Лето подкралось к острову с разинутым зевом – такая огромная открытая духовка. Даже тенистая оливковая роща не давала прохлады, а нескончаемый и пронзительный стрекот цикад с каждым последующим прозрачно-голубым, пышущим жаром полуднем, казалось, только нарастает и давит еще больше. Вода в прудах и канавах мелела, а грязь по краям делалась зубчатой, трескалась и выворачивалась на солнце. Море задержало дыхание, застыло, как толстая кипа шелковой ткани. Перегретое мелководье уже не освежало, и оставалось только уйти на лодке подальше, туда, где ты и твое отражение будут единственными движущимися предметами, чтобы нырнуть с борта и хоть как-то охладиться. Все равно что нырнуть в поднебесье.
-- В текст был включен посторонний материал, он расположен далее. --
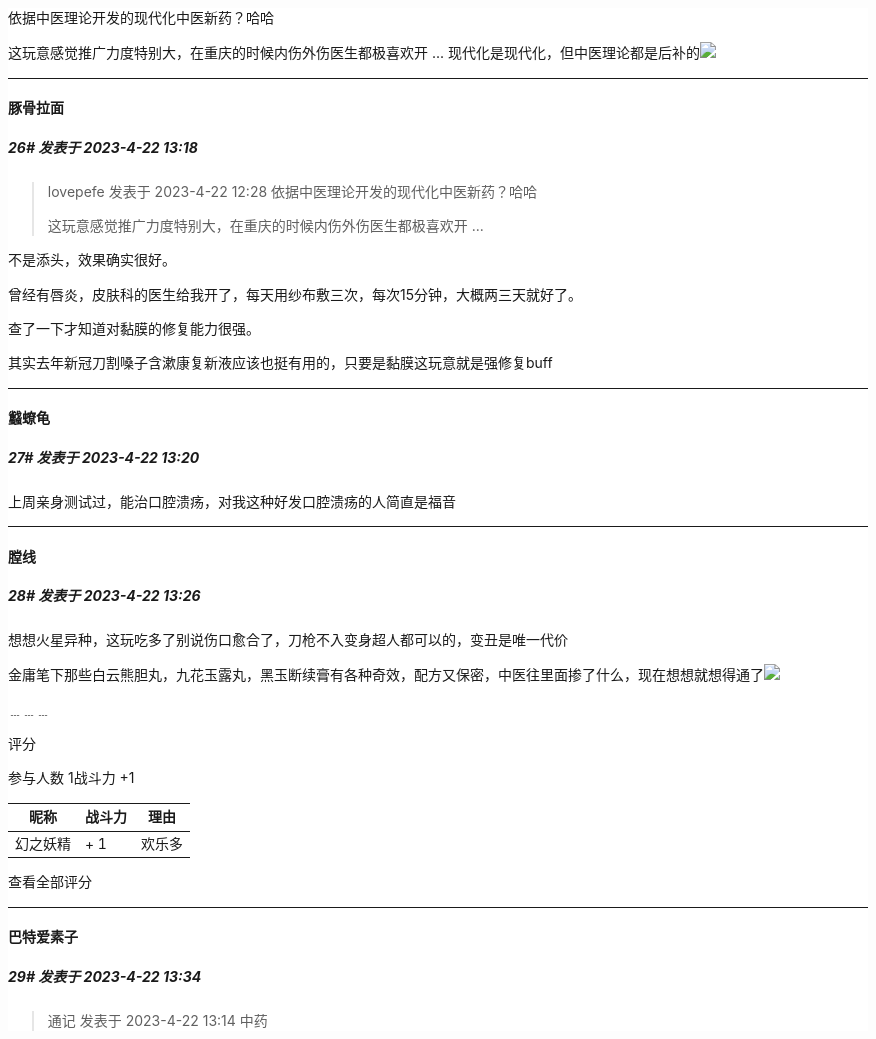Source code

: 依据中医理论开发的现代化中医新药？哈哈

这玩意感觉推广力度特别大，在重庆的时候内伤外伤医生都极喜欢开 ...</blockquote>
现代化是现代化，但中医理论都是后补的<img src="https://static.saraba1st.com/image/smiley/face2017/053.png" referrerpolicy="no-referrer">

*****

####  豚骨拉面  
##### 26#       发表于 2023-4-22 13:18

<blockquote>lovepefe 发表于 2023-4-22 12:28
依据中医理论开发的现代化中医新药？哈哈

这玩意感觉推广力度特别大，在重庆的时候内伤外伤医生都极喜欢开 ...</blockquote>
不是添头，效果确实很好。

曾经有唇炎，皮肤科的医生给我开了，每天用纱布敷三次，每次15分钟，大概两三天就好了。

查了一下才知道对黏膜的修复能力很强。

其实去年新冠刀割嗓子含漱康复新液应该也挺有用的，只要是黏膜这玩意就是强修复buff

*****

####  蠽蟟龟  
##### 27#       发表于 2023-4-22 13:20

上周亲身测试过，能治口腔溃疡，对我这种好发口腔溃疡的人简直是福音

*****

####  膛线  
##### 28#       发表于 2023-4-22 13:26

想想火星异种，这玩吃多了别说伤口愈合了，刀枪不入变身超人都可以的，变丑是唯一代价

金庸笔下那些白云熊胆丸，九花玉露丸，黑玉断续膏有各种奇效，配方又保密，中医往里面掺了什么，现在想想就想得通了<img src="https://static.saraba1st.com/image/smiley/face2017/067.png" referrerpolicy="no-referrer">

﹍﹍﹍

评分

 参与人数 1战斗力 +1

|昵称|战斗力|理由|
|----|---|---|
| 幻之妖精| + 1|欢乐多|

查看全部评分

*****

####  巴特爱素子  
##### 29#       发表于 2023-4-22 13:34

<blockquote>通记 发表于 2023-4-22 13:14
中药
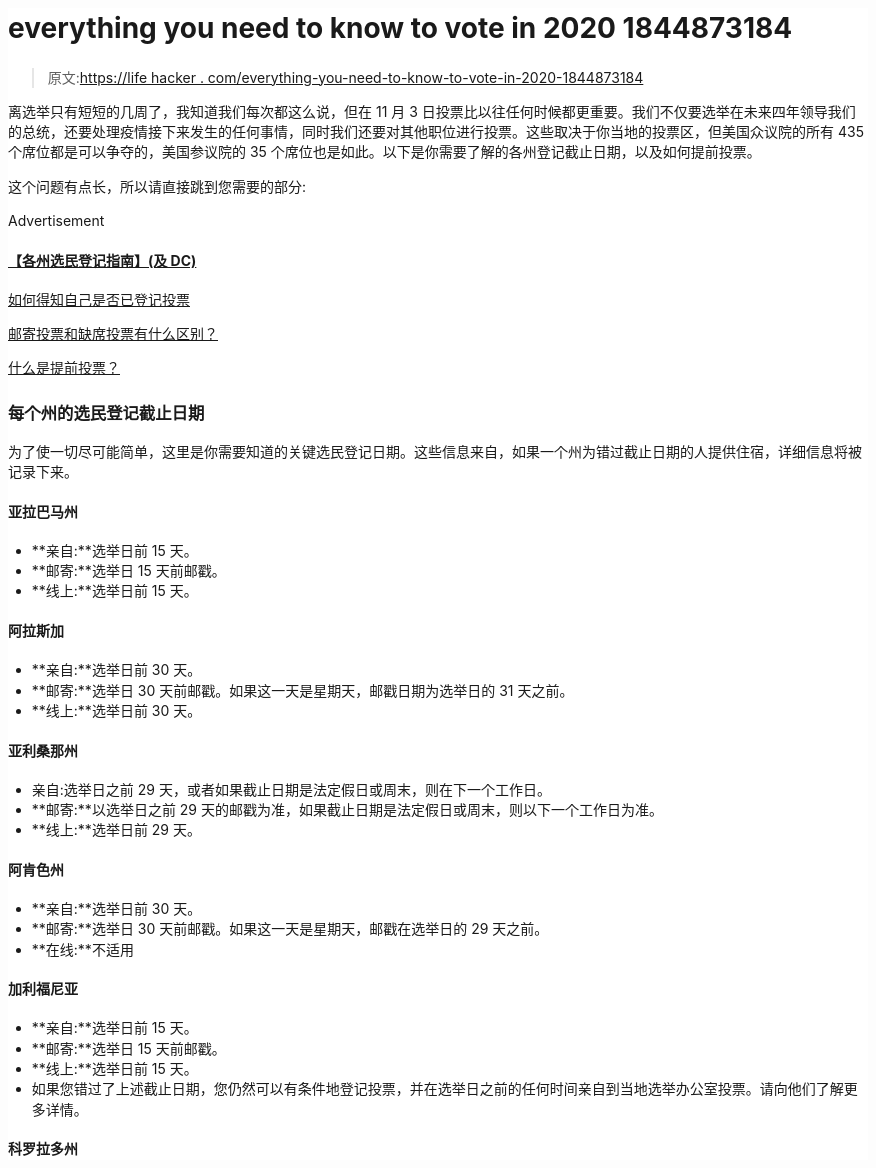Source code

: # everything you need to know to vote in 2020 1844873184

> 原文:[https://life hacker . com/everything-you-need-to-know-to-vote-in-2020-1844873184](https://lifehacker.com/everything-you-need-to-know-to-vote-in-2020-1844873184)

离选举只有短短的几周了，我知道我们每次都这么说，但在 11 月 3 日投票比以往任何时候都更重要。我们不仅要选举在未来四年领导我们的总统，还要处理疫情接下来发生的任何事情，同时我们还要对其他职位进行投票。这些取决于你当地的投票区，但美国众议院的所有 435 个席位都是可以争夺的，美国参议院的 35 个席位也是如此。以下是你需要了解的各州登记截止日期，以及如何提前投票。

这个问题有点长，所以请直接跳到您需要的部分:

<label class="bxm4mm-13 juykRM">Advertisement</label>

#### [【各州选民登记指南】(及 DC)](#regdeadline)

[如何得知自己是否已登记投票](#registeredornot)

[邮寄投票和缺席投票有什么区别？](#mailin)

[什么是提前投票？](#earlyvoting)

### 每个州的选民登记截止日期

为了使一切尽可能简单，这里是你需要知道的关键选民登记日期。这些信息来自，如果一个州为错过截止日期的人提供住宿，详细信息将被记录下来。

#### 亚拉巴马州

*   **亲自:**选举日前 15 天。
*   **邮寄:**选举日 15 天前邮戳。
*   **线上:**选举日前 15 天。

#### 阿拉斯加

*   **亲自:**选举日前 30 天。
*   **邮寄:**选举日 30 天前邮戳。如果这一天是星期天，邮戳日期为选举日的 31 天之前。
*   **线上:**选举日前 30 天。

#### 亚利桑那州

*   亲自:选举日之前 29 天，或者如果截止日期是法定假日或周末，则在下一个工作日。
*   **邮寄:**以选举日之前 29 天的邮戳为准，如果截止日期是法定假日或周末，则以下一个工作日为准。
*   **线上:**选举日前 29 天。

#### 阿肯色州

*   **亲自:**选举日前 30 天。
*   **邮寄:**选举日 30 天前邮戳。如果这一天是星期天，邮戳在选举日的 29 天之前。
*   **在线:**不适用

#### 加利福尼亚

*   **亲自:**选举日前 15 天。
*   **邮寄:**选举日 15 天前邮戳。
*   **线上:**选举日前 15 天。
*   如果您错过了上述截止日期，您仍然可以有条件地登记投票，并在选举日之前的任何时间亲自到当地选举办公室投票。请向他们了解更多详情。

#### 科罗拉多州
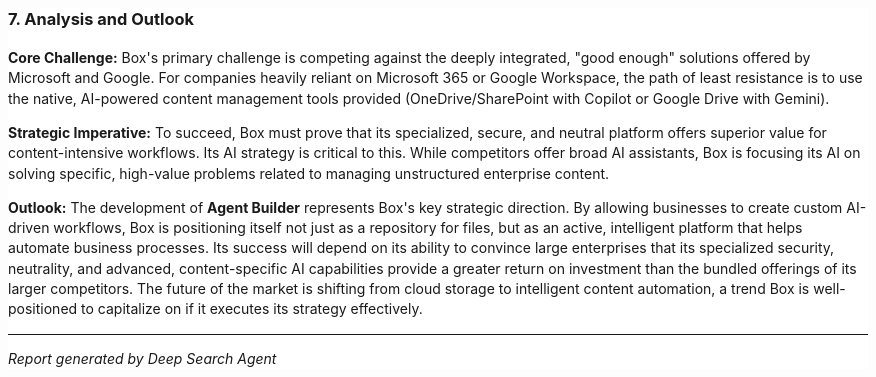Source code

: ### **7. Analysis and Outlook**

**Core Challenge:** Box's primary challenge is competing against the deeply integrated, "good enough" solutions offered by Microsoft and Google. For companies heavily reliant on Microsoft 365 or Google Workspace, the path of least resistance is to use the native, AI-powered content management tools provided (OneDrive/SharePoint with Copilot or Google Drive with Gemini).

**Strategic Imperative:** To succeed, Box must prove that its specialized, secure, and neutral platform offers superior value for content-intensive workflows. Its AI strategy is critical to this. While competitors offer broad AI assistants, Box is focusing its AI on solving specific, high-value problems related to managing unstructured enterprise content.

**Outlook:** The development of **Agent Builder** represents Box's key strategic direction. By allowing businesses to create custom AI-driven workflows, Box is positioning itself not just as a repository for files, but as an active, intelligent platform that helps automate business processes. Its success will depend on its ability to convince large enterprises that its specialized security, neutrality, and advanced, content-specific AI capabilities provide a greater return on investment than the bundled offerings of its larger competitors. The future of the market is shifting from cloud storage to intelligent content automation, a trend Box is well-positioned to capitalize on if it executes its strategy effectively.

---
*Report generated by Deep Search Agent*
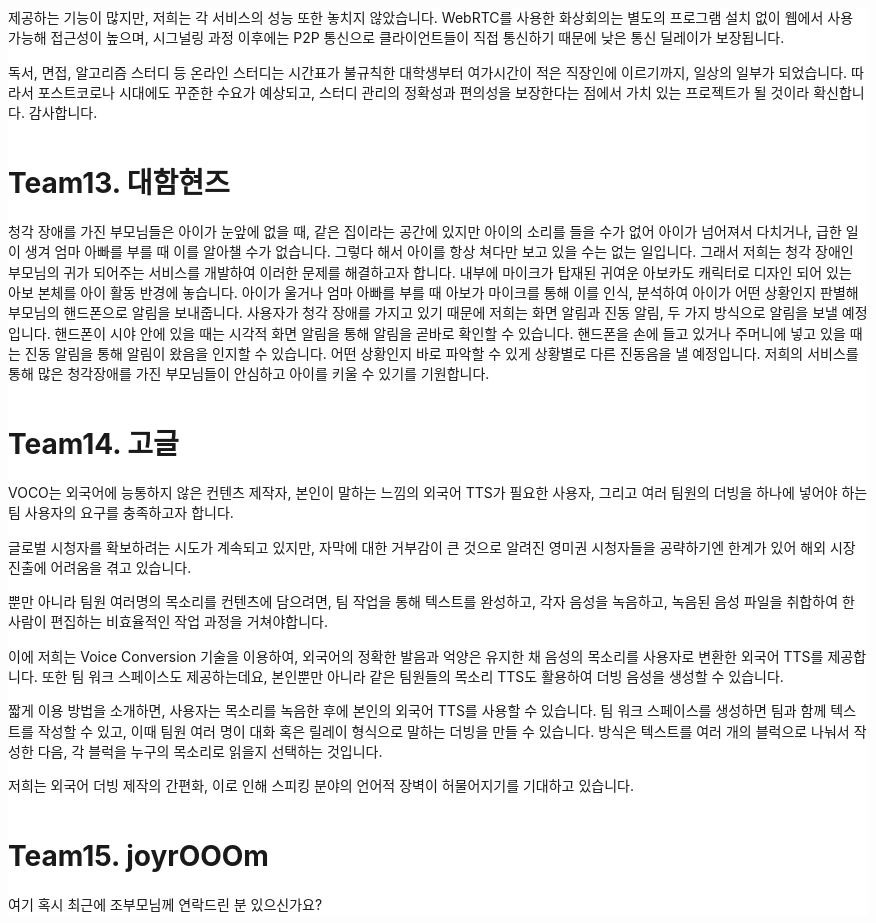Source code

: 제공하는 기능이 많지만, 저희는 각 서비스의 성능 또한 놓치지 않았습니다. WebRTC를 사용한 화상회의는 별도의 프로그램 설치 없이 웹에서 사용 가능해 접근성이 높으며, 시그널링 과정 이후에는 P2P 통신으로 클라이언트들이 직접 통신하기 때문에 낮은 통신 딜레이가 보장됩니다.

독서, 면접, 알고리즘 스터디 등 온라인 스터디는 시간표가 불규칙한 대학생부터 여가시간이 적은 직장인에 이르기까지, 일상의 일부가 되었습니다. 따라서 포스트코로나 시대에도 꾸준한 수요가 예상되고, 스터디 관리의 정확성과 편의성을 보장한다는 점에서 가치 있는 프로젝트가 될 것이라 확신합니다. 감사합니다.
# Team13. 대함현즈
 청각 장애를 가진 부모님들은 아이가 눈앞에 없을 때, 같은 집이라는 공간에 있지만 아이의 소리를 들을 수가 없어 아이가 넘어져서 다치거나, 급한 일이 생겨 엄마 아빠를 부를 때 이를 알아챌 수가 없습니다. 그렇다 해서 아이를 항상 쳐다만 보고 있을 수는 없는 일입니다. 그래서 저희는 청각 장애인 부모님의 귀가 되어주는 서비스를 개발하여 이러한 문제를 해결하고자 합니다. 
 내부에 마이크가 탑재된 귀여운 아보카도 캐릭터로 디자인 되어 있는 아보 본체를 아이 활동 반경에 놓습니다. 아이가 울거나 엄마 아빠를 부를 때 아보가 마이크를 통해 이를 인식, 분석하여 아이가 어떤 상황인지 판별해 부모님의 핸드폰으로 알림을 보내줍니다. 
 사용자가 청각 장애를 가지고 있기 때문에 저희는 화면 알림과 진동 알림, 두 가지 방식으로 알림을 보낼 예정입니다. 핸드폰이 시야 안에 있을 때는 시각적 화면 알림을 통해 알림을 곧바로 확인할 수 있습니다. 핸드폰을 손에 들고 있거나 주머니에 넣고 있을 때는 진동 알림을 통해 알림이 왔음을 인지할 수 있습니다. 어떤 상황인지 바로 파악할 수 있게 상황별로 다른 진동음을 낼 예정입니다. 
 저희의 서비스를 통해 많은 청각장애를 가진 부모님들이 안심하고 아이를 키울 수 있기를 기원합니다.
# Team14. 고글
VOCO는 외국어에 능통하지 않은 컨텐츠 제작자, 
본인이 말하는 느낌의 외국어 TTS가 필요한 사용자, 
그리고 여러 팀원의 더빙을 하나에 넣어야 하는 팀 사용자의 요구를 
충족하고자 합니다. 

글로벌 시청자를 확보하려는 시도가 계속되고 있지만, 
자막에 대한 거부감이 큰 것으로 알려진 
영미권 시청자들을 공략하기엔 한계가 있어 
해외 시장 진출에 어려움을 겪고 있습니다. 

뿐만 아니라 팀원 여러명의 목소리를 컨텐츠에 담으려면, 
팀 작업을 통해 텍스트를 완성하고, 각자 음성을 녹음하고, 
녹음된 음성 파일을 취합하여 한 사람이 편집하는 
비효율적인 작업 과정을 거쳐야합니다. 

이에 저희는 Voice Conversion 기술을 이용하여, 
외국어의 정확한 발음과 억양은 유지한 채 
음성의 목소리를 사용자로 변환한 외국어 TTS를 제공합니다. 
또한 팀 워크 스페이스도 제공하는데요, 
본인뿐만 아니라 같은 팀원들의 목소리 TTS도 활용하여 
더빙 음성을 생성할 수 있습니다.

짧게 이용 방법을 소개하면, 사용자는 목소리를 녹음한 후에 
본인의 외국어 TTS를 사용할 수 있습니다. 
팀 워크 스페이스를 생성하면 팀과 함께 텍스트를 작성할 수 있고, 
이때 팀원 여러 명이 대화 혹은 릴레이 형식으로 말하는 더빙을 
만들 수 있습니다. 
방식은 텍스트를 여러 개의 블럭으로 나눠서 작성한 다음, 
각 블럭을 누구의 목소리로 읽을지 선택하는 것입니다. 

저희는 외국어 더빙 제작의 간편화, 이로 인해 스피킹 분야의 언어적 장벽이 허물어지기를 기대하고 있습니다. 


# Team15. joyrOOOm
여기 혹시 최근에 조부모님께 연락드린 분 있으신가요?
Пришло время бабочек и мотыльков. Днем на склонах холмов, словно высосанных палящим солнцем до последней капли влаги, обитали прекрасные томные парусники, перелетающие изящно и беспорядочно с куста на куст; перламутровки, переливающиеся апельсинными, яркими, почти слепящими оттенками, что твои раскаленные угли, деловито шмыгали с цветка на цветок; белые капустницы; дымчатые желтушки; оранжево-желтые лимонницы метались, беспорядочно хлопая крылышками. В траве толстоголовки, подобно крошечным мохнатым аэропланам, носились с тихим ревом мотора, а красные адмиралы, яркие, как вулвортские бусы-стекляшки, сидя на поблескивающих плитах из селенита, складывали и раскрывали крылья, словно умирая от жары. По ночам вокруг горящих светильников собирались полчища мотыльков, а на потолке розовые гекконы, большеглазые, с вывернутыми ступнями, лопали все это богатство до полного изнеможения. Вдруг из ниоткуда в комнату влетали серебристо-зеленые олеандровые бражники и в любовном экстазе начинали биться о лампу с такой силой, что дрожало стекло. «Мертвая голова» в рыжеватых и черных крапинках, с пугающим черепом и костями, вышитыми на роскошной меховой оторочке грудины, проваливалась сквозь печную трубу в камин и там дергалась и хлопала крыльями, попискивая, как мышь.